WRITTEN TASK A: Please print the part of the Leaden album article between "Leaden is the" and "on October 23.", inclusive.
WRITTEN TASK B:
Answer these questions from the Leaden album article:
(i) Through which record label was the album released?
(ii) For which song was a lyric video released on October 23?
(iii) Who reviewed the album for The Metal Crypt?

DOCUMENT TEXT:
____

Studio album by Wolfshead
- Released: October 27, 2017
- Genre: Heavy metal; Doom metal; Hard rock;
- Length: 38:08
- Label: Rockshots

Wolfshead chronology
| Caput Lupinum (2015) | Leaden (2017) | II: Ravings from the Gutter (2025) |

= Leaden =

Leaden is the debut studio album by Finnish metal band Wolfshead. It was released on October 27, 2017, through Rockshots Records.

==Background and promotion==
The album follows the release of two demos and an EP, Caput Lupinum (2015), and was initially announced on September 11, 2017. A lyric video for the song "Division Of The Damned" was released on October 23.

== Critical reception ==

In a review for Dead Rhetoric, Katarina McGinn wrote: "Cooking up a musical stew of influences that rear back into the 60’s/70’s/early 80’s, it’s obvious that the quarter aim to keep the focus on doom, traditional, and NWOBHM riffing and conjoining melodies, the tempos swinging and grooving along in proper support." She concluded that "Wolfshead g[a]ve us another product to treasure."

Luxi Lahtinen, writing for The Metal Crypt, praised the band for "[going] back to the roots of Heavy Rock and Metal" and reproducing "that warm, organic, and authentic sound of the 70s". Johnny Z. of Metal Na Lata stated: "Using and abusing guitar riffs and powerful vocals, the band achieves great results in both fast-paced and more melancholic songs." Metal Temple's Joganegar applauded the group's willigness to experiment "with such distinctive and contrasting tones", describing the album as "A grade Metal". Joonas Hynninen of Metalliluola opined that the group properly paid tribute to their classic metal influences while maintaining their own sound; he also praised the album's low-key production.

____

DATA:
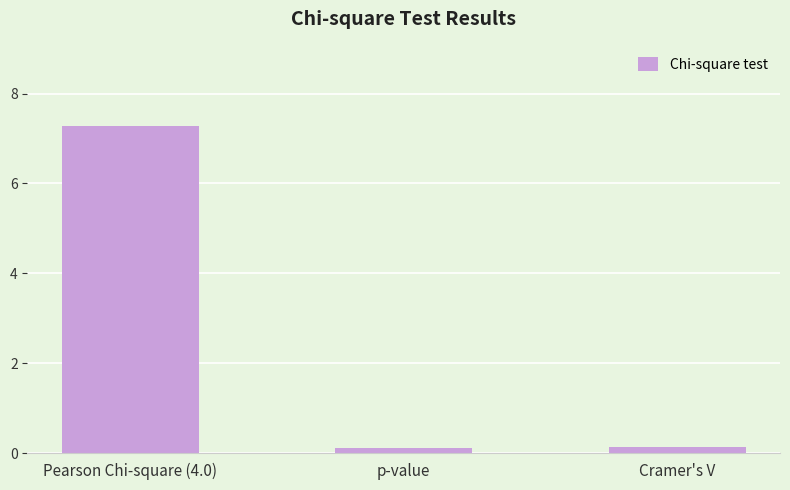

What is the minimum value shown in the chart?

0.1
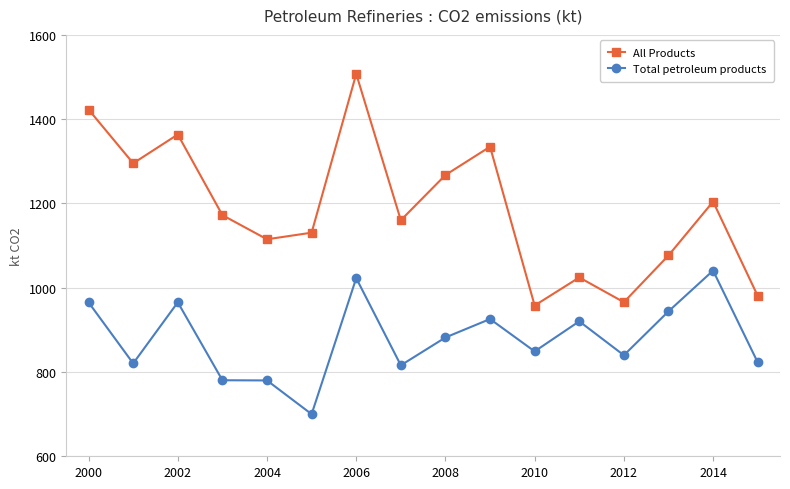

Which series has the widest spread of values?

All Products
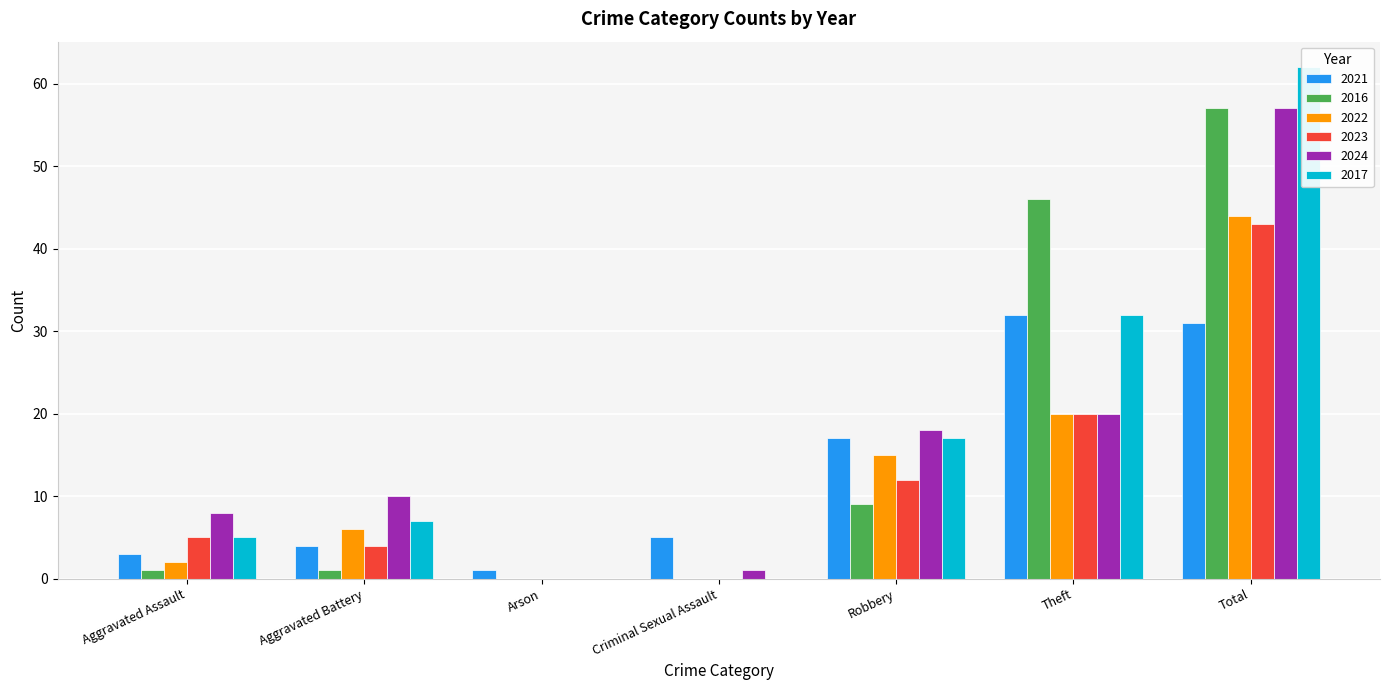

What is the difference between the 2023 values at Robbery and Arson?

12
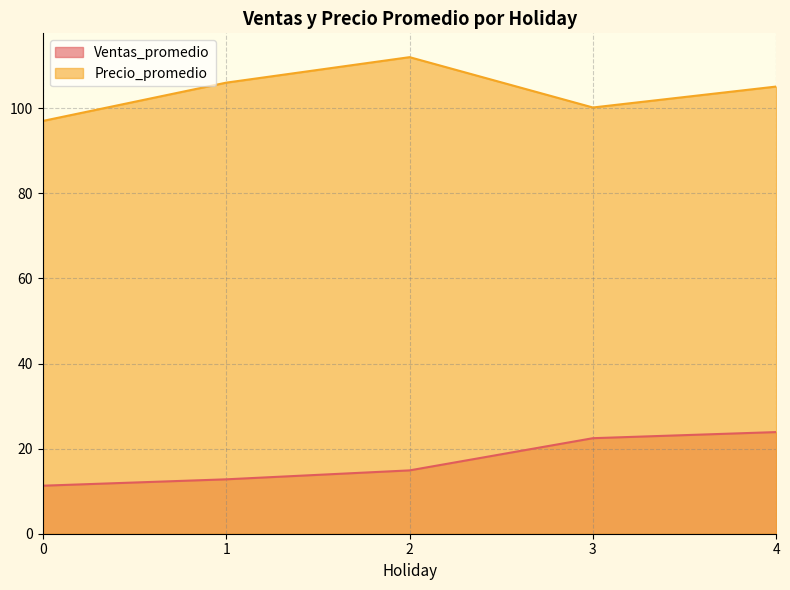

At 4, list the series in order from smallest to largest.

Ventas_promedio, Precio_promedio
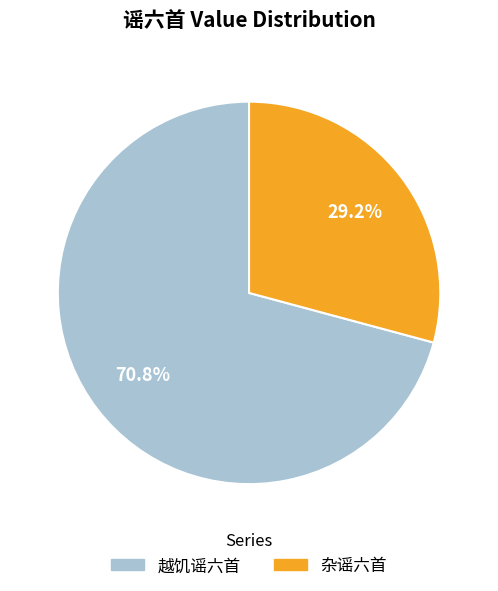

Which has a higher value, 杂谣六首 or 越饥谣六首?

越饥谣六首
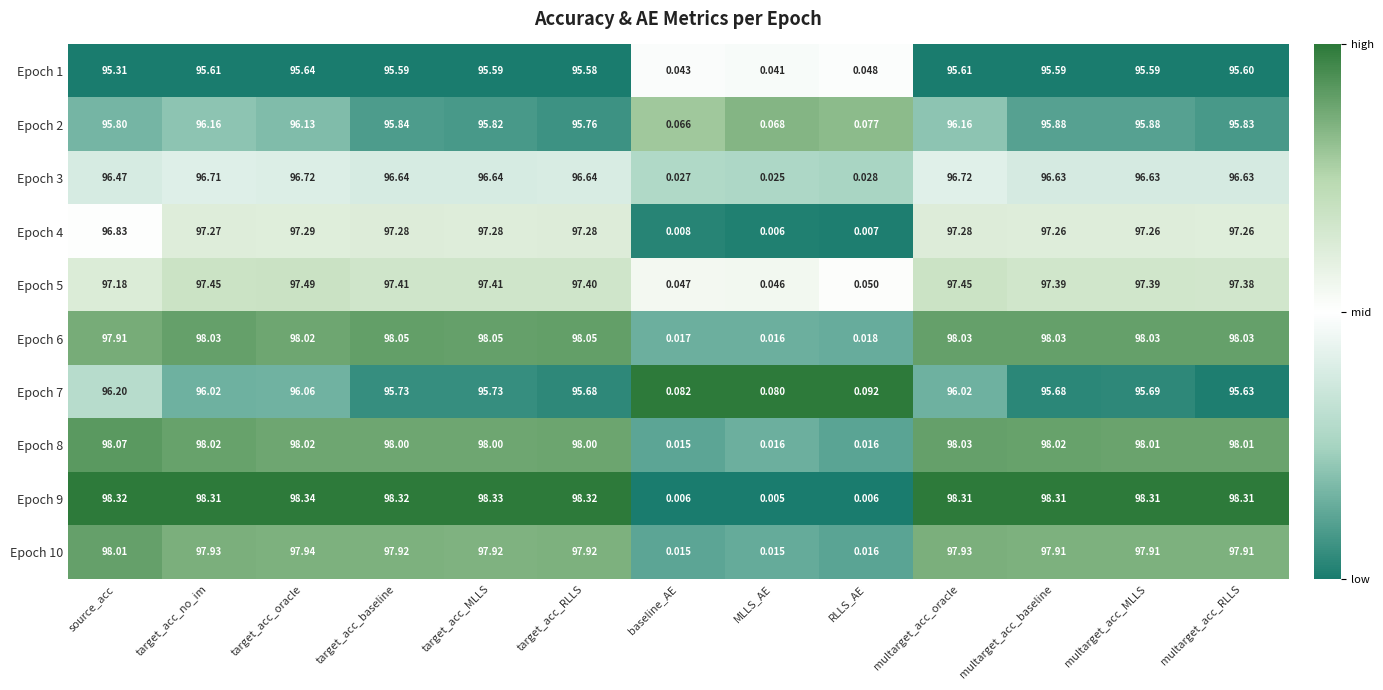

At which category is the sum across all series the highest?

target_acc_oracle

____

RESPONSE AREA A:
Leaden is the debut studio album by Finnish metal band Wolfshead. It was released on October 27, 2017, through Rockshots Records.

==Background and promotion==
The album follows the release of two demos and an EP, Caput Lupinum (2015), and was initially announced on September 11, 2017. A lyric video for the song "Division Of The Damned" was released on October 23.

RESPONSE AREA B:
(i) Rockshots Records
(ii) "Division Of The Damned"
(iii) Luxi Lahtinen